Rezzori, lui, « le fils de la dévastation » fait revivre ses vingt premières années par tableaux où chaque personnage de son univers familial se définirait par sa propension à s’adapter à cette société « dé-rangée ». « Jadis, je ne vivais pas par moi-même, c’était mon époque qui vivait en moi », confesse-t-il. On y voit la mère, autoritaire et possessive, compenser son angoisse existentielle par d’incessantes recommandations. On y voit le père, antisémite et excentrique, qui « aimait se considérer comme un réprésentant attardé du monde baroque », oublier sa condition dans d’interminables parties de chasse. On y voit la soeur, de quatre ans son aînée, se réfugier dans les livres, nourrie par le doux mythe de sa prime jeunesse. Autour de cette famille aux aspirations inconciliables, théâtre d’un désordre continuel, souvent drôle, cherchant un abri au chaos, les gouvernantes font office de régulateur.

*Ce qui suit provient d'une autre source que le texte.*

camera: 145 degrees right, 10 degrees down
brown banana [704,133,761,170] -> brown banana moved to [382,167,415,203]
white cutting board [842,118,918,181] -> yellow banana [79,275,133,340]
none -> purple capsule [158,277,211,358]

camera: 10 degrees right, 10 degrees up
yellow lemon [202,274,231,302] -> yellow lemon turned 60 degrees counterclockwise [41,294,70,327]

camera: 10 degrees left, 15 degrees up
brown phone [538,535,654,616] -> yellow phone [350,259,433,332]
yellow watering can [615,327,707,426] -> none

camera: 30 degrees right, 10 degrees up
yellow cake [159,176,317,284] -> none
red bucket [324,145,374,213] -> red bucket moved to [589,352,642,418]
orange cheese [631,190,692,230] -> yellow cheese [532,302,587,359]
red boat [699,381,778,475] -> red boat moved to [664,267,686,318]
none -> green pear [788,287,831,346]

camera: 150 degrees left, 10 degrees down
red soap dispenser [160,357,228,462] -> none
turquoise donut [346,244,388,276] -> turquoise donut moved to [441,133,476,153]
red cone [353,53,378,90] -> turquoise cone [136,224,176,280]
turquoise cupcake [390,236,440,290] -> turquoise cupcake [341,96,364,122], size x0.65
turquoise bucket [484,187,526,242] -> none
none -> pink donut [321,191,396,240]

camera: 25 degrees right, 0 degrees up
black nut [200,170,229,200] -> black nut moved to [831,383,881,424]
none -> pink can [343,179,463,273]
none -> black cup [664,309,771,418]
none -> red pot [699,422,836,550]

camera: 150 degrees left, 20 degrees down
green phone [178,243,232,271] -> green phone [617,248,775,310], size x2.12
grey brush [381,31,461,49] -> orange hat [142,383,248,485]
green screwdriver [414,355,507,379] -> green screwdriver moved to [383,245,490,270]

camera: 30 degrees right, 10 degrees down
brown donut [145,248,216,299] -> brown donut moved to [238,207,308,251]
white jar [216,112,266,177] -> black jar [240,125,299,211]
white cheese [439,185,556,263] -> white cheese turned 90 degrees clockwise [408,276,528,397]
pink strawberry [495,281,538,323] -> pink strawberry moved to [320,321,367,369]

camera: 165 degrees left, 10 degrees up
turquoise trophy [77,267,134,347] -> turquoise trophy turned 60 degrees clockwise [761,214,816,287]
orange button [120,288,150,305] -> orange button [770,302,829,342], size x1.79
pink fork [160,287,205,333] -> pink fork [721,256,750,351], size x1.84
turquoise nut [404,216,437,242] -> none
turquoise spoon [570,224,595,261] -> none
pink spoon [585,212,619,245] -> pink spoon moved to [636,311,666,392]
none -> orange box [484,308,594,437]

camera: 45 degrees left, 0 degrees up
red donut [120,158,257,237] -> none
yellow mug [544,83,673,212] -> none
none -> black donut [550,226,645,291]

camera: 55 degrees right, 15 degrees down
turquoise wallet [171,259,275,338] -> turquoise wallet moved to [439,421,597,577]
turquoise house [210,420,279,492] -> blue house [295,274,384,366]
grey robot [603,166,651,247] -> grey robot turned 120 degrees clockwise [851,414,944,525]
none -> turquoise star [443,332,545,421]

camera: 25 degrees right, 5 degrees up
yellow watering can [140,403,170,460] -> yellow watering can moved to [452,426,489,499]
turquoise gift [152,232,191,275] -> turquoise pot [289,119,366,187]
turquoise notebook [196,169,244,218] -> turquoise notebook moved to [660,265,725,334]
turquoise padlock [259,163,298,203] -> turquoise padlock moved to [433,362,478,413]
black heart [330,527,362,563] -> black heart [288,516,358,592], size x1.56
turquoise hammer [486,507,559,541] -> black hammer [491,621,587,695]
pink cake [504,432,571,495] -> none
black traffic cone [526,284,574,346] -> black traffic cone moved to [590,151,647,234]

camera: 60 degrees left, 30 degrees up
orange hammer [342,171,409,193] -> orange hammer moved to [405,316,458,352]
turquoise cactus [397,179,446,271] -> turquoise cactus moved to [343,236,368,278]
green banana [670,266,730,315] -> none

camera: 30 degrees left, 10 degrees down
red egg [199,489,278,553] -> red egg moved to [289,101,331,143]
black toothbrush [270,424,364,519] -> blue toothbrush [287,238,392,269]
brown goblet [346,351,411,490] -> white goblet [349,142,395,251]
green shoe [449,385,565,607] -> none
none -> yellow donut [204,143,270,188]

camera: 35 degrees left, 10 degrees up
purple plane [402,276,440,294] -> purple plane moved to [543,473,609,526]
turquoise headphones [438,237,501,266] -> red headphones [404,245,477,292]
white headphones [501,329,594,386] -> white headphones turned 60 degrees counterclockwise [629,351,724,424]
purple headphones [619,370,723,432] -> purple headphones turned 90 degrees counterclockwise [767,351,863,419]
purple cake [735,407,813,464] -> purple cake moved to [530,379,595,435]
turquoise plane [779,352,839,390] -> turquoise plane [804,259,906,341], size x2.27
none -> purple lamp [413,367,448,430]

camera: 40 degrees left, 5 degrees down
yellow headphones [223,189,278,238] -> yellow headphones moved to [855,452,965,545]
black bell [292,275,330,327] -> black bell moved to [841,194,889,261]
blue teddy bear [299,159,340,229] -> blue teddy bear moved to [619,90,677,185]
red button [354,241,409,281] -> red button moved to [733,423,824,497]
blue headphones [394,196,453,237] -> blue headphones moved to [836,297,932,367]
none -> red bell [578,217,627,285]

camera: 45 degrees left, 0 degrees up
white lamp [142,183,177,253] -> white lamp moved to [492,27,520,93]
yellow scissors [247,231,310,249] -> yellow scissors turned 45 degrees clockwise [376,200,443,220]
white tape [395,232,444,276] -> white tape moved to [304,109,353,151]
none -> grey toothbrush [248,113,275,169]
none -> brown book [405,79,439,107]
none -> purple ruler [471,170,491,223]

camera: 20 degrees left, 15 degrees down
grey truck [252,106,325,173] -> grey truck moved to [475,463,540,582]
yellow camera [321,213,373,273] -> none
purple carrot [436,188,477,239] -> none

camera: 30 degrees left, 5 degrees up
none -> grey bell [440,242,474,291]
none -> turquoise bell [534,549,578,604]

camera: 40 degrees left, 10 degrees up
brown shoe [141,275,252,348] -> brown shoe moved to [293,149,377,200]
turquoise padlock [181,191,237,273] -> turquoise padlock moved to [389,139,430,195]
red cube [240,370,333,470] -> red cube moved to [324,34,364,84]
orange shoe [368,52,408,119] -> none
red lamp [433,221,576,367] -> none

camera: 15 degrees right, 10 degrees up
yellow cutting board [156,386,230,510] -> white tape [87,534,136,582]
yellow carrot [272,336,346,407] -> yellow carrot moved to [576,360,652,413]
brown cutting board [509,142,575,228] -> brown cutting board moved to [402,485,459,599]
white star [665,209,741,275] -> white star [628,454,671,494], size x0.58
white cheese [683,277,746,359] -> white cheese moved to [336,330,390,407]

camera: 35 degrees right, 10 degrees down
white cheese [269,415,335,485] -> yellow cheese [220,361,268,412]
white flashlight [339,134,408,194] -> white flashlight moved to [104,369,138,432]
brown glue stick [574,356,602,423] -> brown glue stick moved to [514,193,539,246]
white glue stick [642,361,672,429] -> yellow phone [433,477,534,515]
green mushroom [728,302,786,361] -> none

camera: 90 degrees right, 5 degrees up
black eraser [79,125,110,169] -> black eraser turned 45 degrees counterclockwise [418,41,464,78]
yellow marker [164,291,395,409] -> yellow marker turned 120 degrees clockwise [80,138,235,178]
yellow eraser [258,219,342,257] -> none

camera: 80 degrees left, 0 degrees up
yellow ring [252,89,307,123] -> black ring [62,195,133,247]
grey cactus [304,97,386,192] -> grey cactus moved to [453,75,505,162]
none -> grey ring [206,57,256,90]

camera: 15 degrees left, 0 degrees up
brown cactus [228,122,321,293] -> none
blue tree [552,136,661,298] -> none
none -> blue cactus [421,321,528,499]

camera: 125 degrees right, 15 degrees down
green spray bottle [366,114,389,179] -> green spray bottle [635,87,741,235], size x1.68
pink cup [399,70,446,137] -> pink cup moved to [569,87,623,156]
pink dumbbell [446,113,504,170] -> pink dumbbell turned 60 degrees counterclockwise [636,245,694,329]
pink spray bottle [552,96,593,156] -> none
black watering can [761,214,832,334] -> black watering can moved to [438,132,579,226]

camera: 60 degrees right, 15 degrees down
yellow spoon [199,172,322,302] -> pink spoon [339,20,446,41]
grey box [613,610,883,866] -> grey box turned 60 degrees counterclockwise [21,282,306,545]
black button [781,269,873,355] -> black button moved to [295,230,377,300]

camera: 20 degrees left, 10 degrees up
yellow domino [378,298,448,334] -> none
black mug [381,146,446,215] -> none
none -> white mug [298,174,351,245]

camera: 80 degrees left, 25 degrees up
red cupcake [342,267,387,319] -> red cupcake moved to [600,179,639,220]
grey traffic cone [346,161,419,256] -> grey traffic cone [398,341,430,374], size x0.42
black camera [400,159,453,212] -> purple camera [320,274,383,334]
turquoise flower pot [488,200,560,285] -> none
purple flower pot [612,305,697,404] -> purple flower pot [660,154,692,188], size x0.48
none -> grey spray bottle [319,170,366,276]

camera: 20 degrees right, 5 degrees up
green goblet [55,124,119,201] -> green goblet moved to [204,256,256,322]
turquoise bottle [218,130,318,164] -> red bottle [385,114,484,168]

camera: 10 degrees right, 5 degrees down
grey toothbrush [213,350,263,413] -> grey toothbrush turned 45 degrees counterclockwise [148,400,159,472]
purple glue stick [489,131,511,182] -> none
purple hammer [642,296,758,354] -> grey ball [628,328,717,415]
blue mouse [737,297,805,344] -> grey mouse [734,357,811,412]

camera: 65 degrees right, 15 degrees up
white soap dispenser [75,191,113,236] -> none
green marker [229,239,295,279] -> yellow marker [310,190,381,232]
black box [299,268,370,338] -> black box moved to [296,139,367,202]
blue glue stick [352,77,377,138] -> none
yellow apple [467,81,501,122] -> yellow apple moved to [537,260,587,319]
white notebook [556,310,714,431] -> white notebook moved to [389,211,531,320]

Sa nourrice, Kassandra, à demi-analphabète, « bouffon de cour spécialisé dans le domaine linguistique » représentera « la médiatrice du monde, l’essence de la protection et de la sécurité ». Plus tard, à sept ans, il connaîtra l’ancienne préceptrice de sa mère, qui par sa patience et son savoir, le sauvera de son adolescence.
Comme une photographie plongée dans le bain du révélateur, les images de cette époque perdue s’éclaircissent au fur et à mesure de l’évocation, se reconstituent en trame pour former l’histoire d’un destin mouvementé et irréversible. Les sens s’aiguisent ; la précision des descriptions, la musicalité de la langue restituent avec une douceur exquise cet univers ambigu. Avec Rezzoni, la nostalgie a un magnifique goût d’inachevé.
Et si l’héritage de Czernowitz tombe parfois dans le tragique (sa soeur meurt à 21 ans d’une tumeur au cou), c’est que l’Histoire a toujours sa part de responsabilité. « Il n’y avait qu’un seul point sur lequel (ma soeur et moi) étions semblables et nous sentions proches : l’intelligence de la relation avec ce qui est irrémédiablement perdu. Nous connaissions la matière qui alimente la poésie de notre vie. Nous savions qu’elle est la valeur des mythes qui nous servaient à transformer les réalités perdues de notre vie. A la fin, il manqua seulement à ma soeur la force de persévérer dans le mythe. »

Neiges d’antan
Gregor von Rezzori

Traduit de l’allemand
par Jean-François Boutout
Salvy
379 pages, 140 FF

Rezzori, l’oeil des Carpates Par Philippe Savary
Le Matricule des Anges n°3 , janvier 1993.